Top of INFORMATION SHOWN

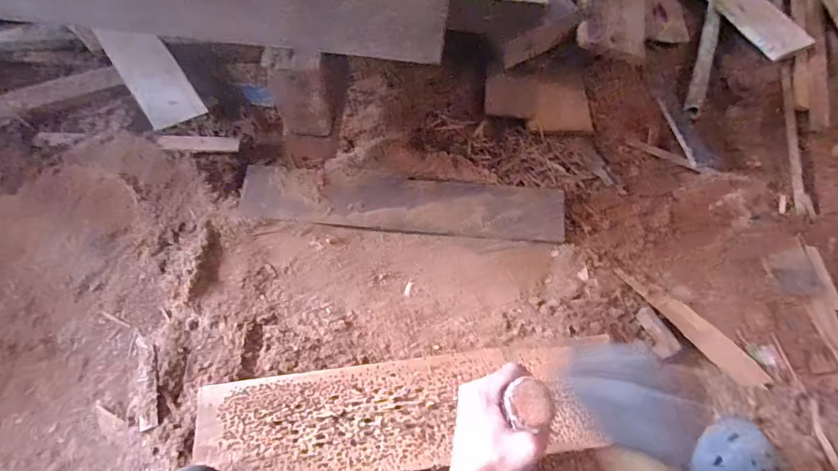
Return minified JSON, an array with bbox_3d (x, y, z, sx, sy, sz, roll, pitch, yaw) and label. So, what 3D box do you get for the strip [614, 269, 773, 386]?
[{"bbox_3d":[0.396,0.127,0.668,0.048,0.009,0.236,-39,74,-18],"label":"strip"}]

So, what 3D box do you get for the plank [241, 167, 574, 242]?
[{"bbox_3d":[-0.017,-0.048,0.690,0.471,0.025,0.082,3,66,-2],"label":"plank"}]

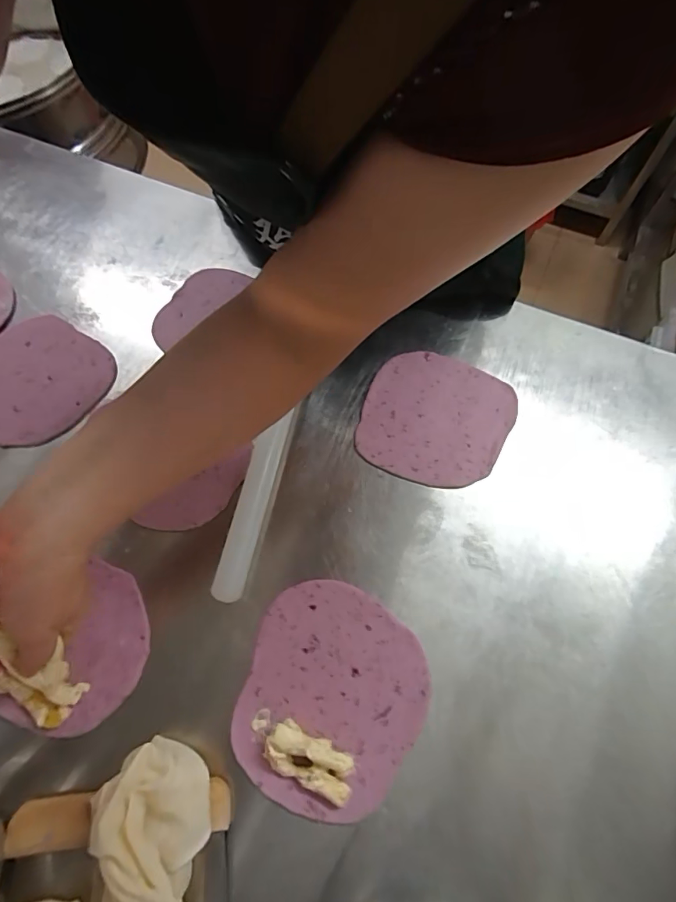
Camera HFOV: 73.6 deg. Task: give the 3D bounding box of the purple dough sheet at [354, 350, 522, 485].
[{"bbox_3d":[0.096,-0.034,0.457,0.140,0.006,0.144,28,68,12],"label":"purple dough sheet"}]

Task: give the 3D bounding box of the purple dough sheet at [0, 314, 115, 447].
[{"bbox_3d":[-0.322,-0.075,0.473,0.155,0.006,0.141,33,70,14],"label":"purple dough sheet"}]

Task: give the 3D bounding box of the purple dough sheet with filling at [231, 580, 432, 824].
[{"bbox_3d":[-0.007,0.185,0.348,0.140,0.023,0.151,29,69,12],"label":"purple dough sheet with filling"}]

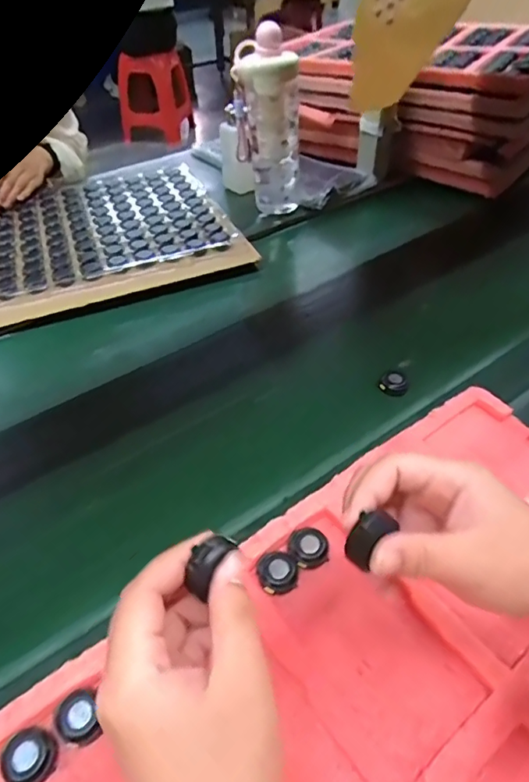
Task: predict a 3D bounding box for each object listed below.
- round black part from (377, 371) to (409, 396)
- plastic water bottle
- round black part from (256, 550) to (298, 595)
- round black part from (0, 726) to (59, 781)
[{"bbox_3d":[0.137,-0.009,0.534,0.029,0.011,0.031,-2,44,2],"label":"round black part"},{"bbox_3d":[0.004,-0.396,0.764,0.084,0.226,0.084,-13,44,-10],"label":"plastic water bottle"},{"bbox_3d":[0.009,0.131,0.372,0.027,0.010,0.030,-19,46,-15],"label":"round black part"},{"bbox_3d":[-0.137,0.215,0.297,0.030,0.013,0.028,-1,44,1],"label":"round black part"}]

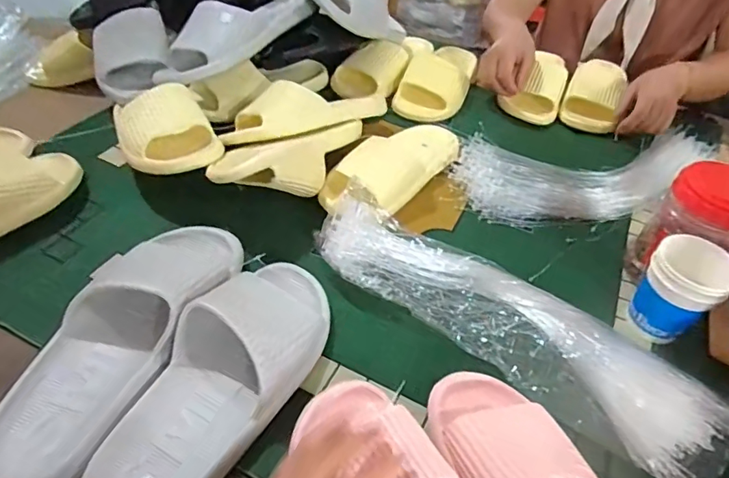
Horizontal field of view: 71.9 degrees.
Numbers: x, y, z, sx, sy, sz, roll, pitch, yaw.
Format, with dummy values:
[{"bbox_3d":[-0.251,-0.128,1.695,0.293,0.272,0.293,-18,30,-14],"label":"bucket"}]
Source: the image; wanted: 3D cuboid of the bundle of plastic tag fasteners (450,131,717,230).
[{"bbox_3d":[0.329,-0.097,0.718,0.412,0.030,0.166,-4,45,-9],"label":"bundle of plastic tag fasteners"}]

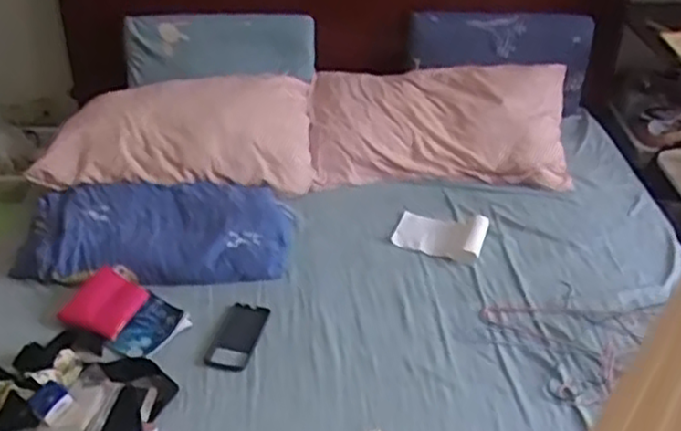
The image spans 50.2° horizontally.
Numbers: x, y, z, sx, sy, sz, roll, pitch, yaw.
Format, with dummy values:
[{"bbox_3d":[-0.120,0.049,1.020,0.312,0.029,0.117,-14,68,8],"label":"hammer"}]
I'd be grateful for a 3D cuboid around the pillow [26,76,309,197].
[{"bbox_3d":[-0.395,-0.216,1.801,0.648,0.173,0.345,-4,36,-7],"label":"pillow"}]

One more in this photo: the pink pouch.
[{"bbox_3d":[-0.453,0.170,1.394,0.115,0.024,0.126,34,64,0],"label":"pink pouch"}]

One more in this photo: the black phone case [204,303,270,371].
[{"bbox_3d":[-0.191,0.223,1.355,0.081,0.015,0.168,8,36,9],"label":"black phone case"}]

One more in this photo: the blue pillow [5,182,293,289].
[{"bbox_3d":[-0.387,0.037,1.567,0.566,0.087,0.294,-1,36,-3],"label":"blue pillow"}]

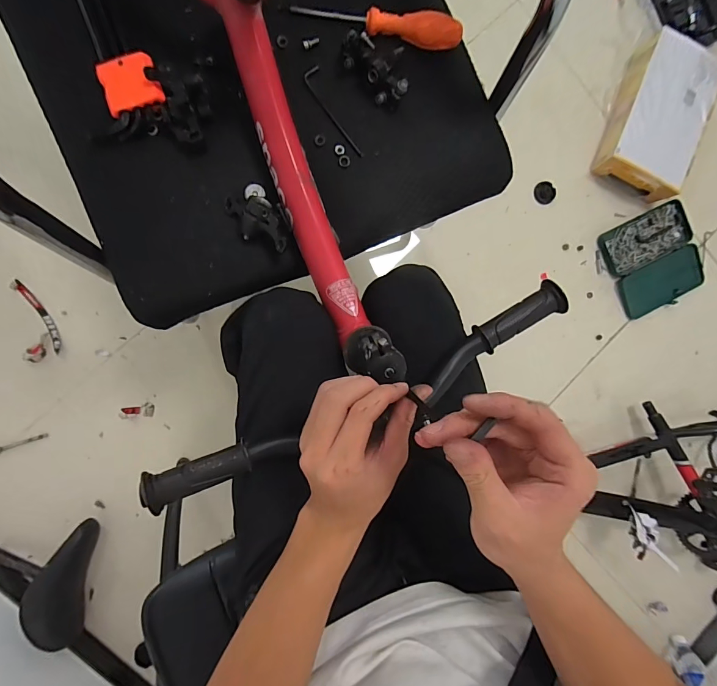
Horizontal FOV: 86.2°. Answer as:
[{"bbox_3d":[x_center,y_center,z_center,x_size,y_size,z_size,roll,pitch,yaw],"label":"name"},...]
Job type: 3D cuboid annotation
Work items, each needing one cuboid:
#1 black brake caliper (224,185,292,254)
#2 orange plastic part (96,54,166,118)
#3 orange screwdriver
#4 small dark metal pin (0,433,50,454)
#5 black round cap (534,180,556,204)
[{"bbox_3d":[-0.101,-0.131,0.405,0.052,0.039,0.079,-30,96,-7],"label":"black brake caliper"},{"bbox_3d":[-0.225,-0.257,0.376,0.053,0.013,0.049,-21,95,-8],"label":"orange plastic part"},{"bbox_3d":[0.023,-0.354,0.423,0.186,0.036,0.024,8,90,-9],"label":"orange screwdriver"},{"bbox_3d":[-0.707,0.210,0.796,0.113,0.016,0.014,-18,93,-7],"label":"small dark metal pin"},{"bbox_3d":[0.470,-0.378,0.962,0.055,0.006,0.055,0,91,-8],"label":"black round cap"}]

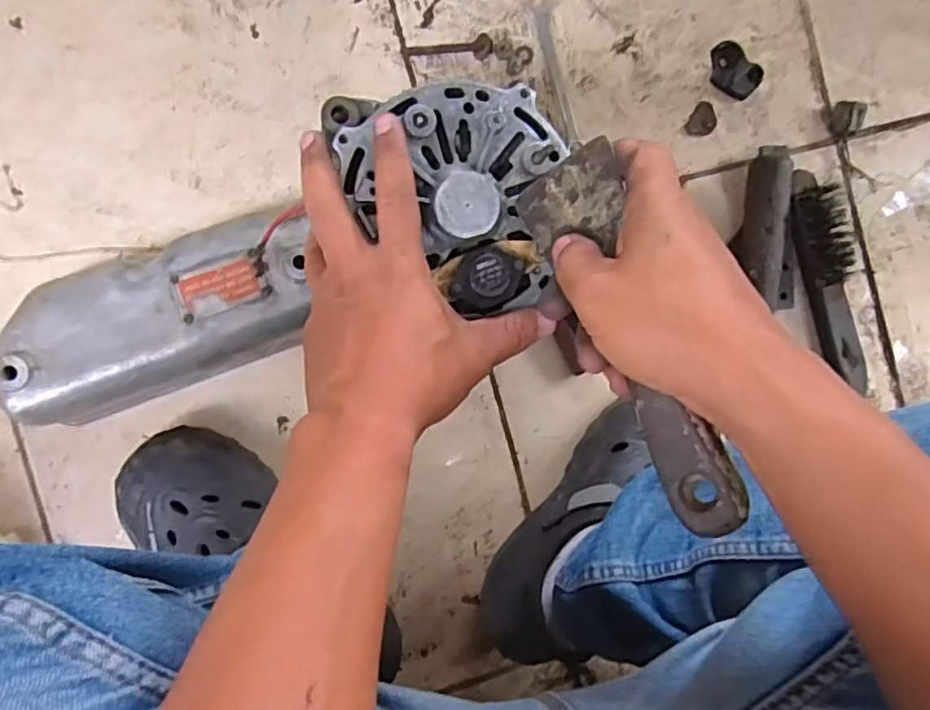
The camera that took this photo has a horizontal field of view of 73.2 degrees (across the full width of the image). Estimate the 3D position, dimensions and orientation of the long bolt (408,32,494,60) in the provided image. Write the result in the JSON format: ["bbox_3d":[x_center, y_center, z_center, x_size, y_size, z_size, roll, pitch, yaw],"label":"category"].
[{"bbox_3d":[-0.013,-0.279,0.564,0.075,0.013,0.020,-2,92,-9],"label":"long bolt"}]

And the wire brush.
[{"bbox_3d":[0.361,-0.067,0.616,0.050,0.039,0.232,-12,93,-8],"label":"wire brush"}]

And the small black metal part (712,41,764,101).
[{"bbox_3d":[0.263,-0.278,0.610,0.041,0.011,0.056,-45,97,-5],"label":"small black metal part"}]

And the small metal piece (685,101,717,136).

Bottom of INFORMATION SHOWN

### PROBLEM TO SOLVE
Please transcribe all of the entries exactly and omit any picture they hold.

### SOLUTION TO THIS EXERCISE
Return minified JSON, an array with bbox_3d (x, y, z, sx, sy, sz, roll, pitch, yaw) and label. So, what 3D box do you get for the strip [614, 269, 773, 386]?
[{"bbox_3d":[0.396,0.127,0.668,0.048,0.009,0.236,-39,74,-18],"label":"strip"}]

So, what 3D box do you get for the plank [241, 167, 574, 242]?
[{"bbox_3d":[-0.017,-0.048,0.690,0.471,0.025,0.082,3,66,-2],"label":"plank"}]

Camera HFOV: 73.6 deg. Task: give the 3D bounding box of the purple dough sheet at [354, 350, 522, 485].
[{"bbox_3d":[0.096,-0.034,0.457,0.140,0.006,0.144,28,68,12],"label":"purple dough sheet"}]

Task: give the 3D bounding box of the purple dough sheet at [0, 314, 115, 447].
[{"bbox_3d":[-0.322,-0.075,0.473,0.155,0.006,0.141,33,70,14],"label":"purple dough sheet"}]

Task: give the 3D bounding box of the purple dough sheet with filling at [231, 580, 432, 824].
[{"bbox_3d":[-0.007,0.185,0.348,0.140,0.023,0.151,29,69,12],"label":"purple dough sheet with filling"}]

Task: predict a 3D bounding box for each object listed below.
- round black part from (377, 371) to (409, 396)
- plastic water bottle
- round black part from (256, 550) to (298, 595)
- round black part from (0, 726) to (59, 781)
[{"bbox_3d":[0.137,-0.009,0.534,0.029,0.011,0.031,-2,44,2],"label":"round black part"},{"bbox_3d":[0.004,-0.396,0.764,0.084,0.226,0.084,-13,44,-10],"label":"plastic water bottle"},{"bbox_3d":[0.009,0.131,0.372,0.027,0.010,0.030,-19,46,-15],"label":"round black part"},{"bbox_3d":[-0.137,0.215,0.297,0.030,0.013,0.028,-1,44,1],"label":"round black part"}]

Horizontal field of view: 71.9 degrees.
Numbers: x, y, z, sx, sy, sz, roll, pitch, yaw.
Format, with dummy values:
[{"bbox_3d":[-0.251,-0.128,1.695,0.293,0.272,0.293,-18,30,-14],"label":"bucket"}]
Source: the image; wanted: 3D cuboid of the bundle of plastic tag fasteners (450,131,717,230).
[{"bbox_3d":[0.329,-0.097,0.718,0.412,0.030,0.166,-4,45,-9],"label":"bundle of plastic tag fasteners"}]

The image spans 50.2° horizontally.
Numbers: x, y, z, sx, sy, sz, roll, pitch, yaw.
Format, with dummy values:
[{"bbox_3d":[-0.120,0.049,1.020,0.312,0.029,0.117,-14,68,8],"label":"hammer"}]
I'd be grateful for a 3D cuboid around the pillow [26,76,309,197].
[{"bbox_3d":[-0.395,-0.216,1.801,0.648,0.173,0.345,-4,36,-7],"label":"pillow"}]

One more in this photo: the pink pouch.
[{"bbox_3d":[-0.453,0.170,1.394,0.115,0.024,0.126,34,64,0],"label":"pink pouch"}]

One more in this photo: the black phone case [204,303,270,371].
[{"bbox_3d":[-0.191,0.223,1.355,0.081,0.015,0.168,8,36,9],"label":"black phone case"}]

One more in this photo: the blue pillow [5,182,293,289].
[{"bbox_3d":[-0.387,0.037,1.567,0.566,0.087,0.294,-1,36,-3],"label":"blue pillow"}]

Horizontal FOV: 86.2°. Answer as:
[{"bbox_3d":[x_center,y_center,z_center,x_size,y_size,z_size,roll,pitch,yaw],"label":"name"},...]
Job type: 3D cuboid annotation
Work items, each needing one cuboid:
#1 black brake caliper (224,185,292,254)
#2 orange plastic part (96,54,166,118)
#3 orange screwdriver
#4 small dark metal pin (0,433,50,454)
#5 black round cap (534,180,556,204)
[{"bbox_3d":[-0.101,-0.131,0.405,0.052,0.039,0.079,-30,96,-7],"label":"black brake caliper"},{"bbox_3d":[-0.225,-0.257,0.376,0.053,0.013,0.049,-21,95,-8],"label":"orange plastic part"},{"bbox_3d":[0.023,-0.354,0.423,0.186,0.036,0.024,8,90,-9],"label":"orange screwdriver"},{"bbox_3d":[-0.707,0.210,0.796,0.113,0.016,0.014,-18,93,-7],"label":"small dark metal pin"},{"bbox_3d":[0.470,-0.378,0.962,0.055,0.006,0.055,0,91,-8],"label":"black round cap"}]

The camera that took this photo has a horizontal field of view of 73.2 degrees (across the full width of the image). Estimate the 3D position, dimensions and orientation of the long bolt (408,32,494,60) in the provided image. Write the result in the JSON format: ["bbox_3d":[x_center, y_center, z_center, x_size, y_size, z_size, roll, pitch, yaw],"label":"category"].
[{"bbox_3d":[-0.013,-0.279,0.564,0.075,0.013,0.020,-2,92,-9],"label":"long bolt"}]

And the wire brush.
[{"bbox_3d":[0.361,-0.067,0.616,0.050,0.039,0.232,-12,93,-8],"label":"wire brush"}]

And the small black metal part (712,41,764,101).
[{"bbox_3d":[0.263,-0.278,0.610,0.041,0.011,0.056,-45,97,-5],"label":"small black metal part"}]

And the small metal piece (685,101,717,136).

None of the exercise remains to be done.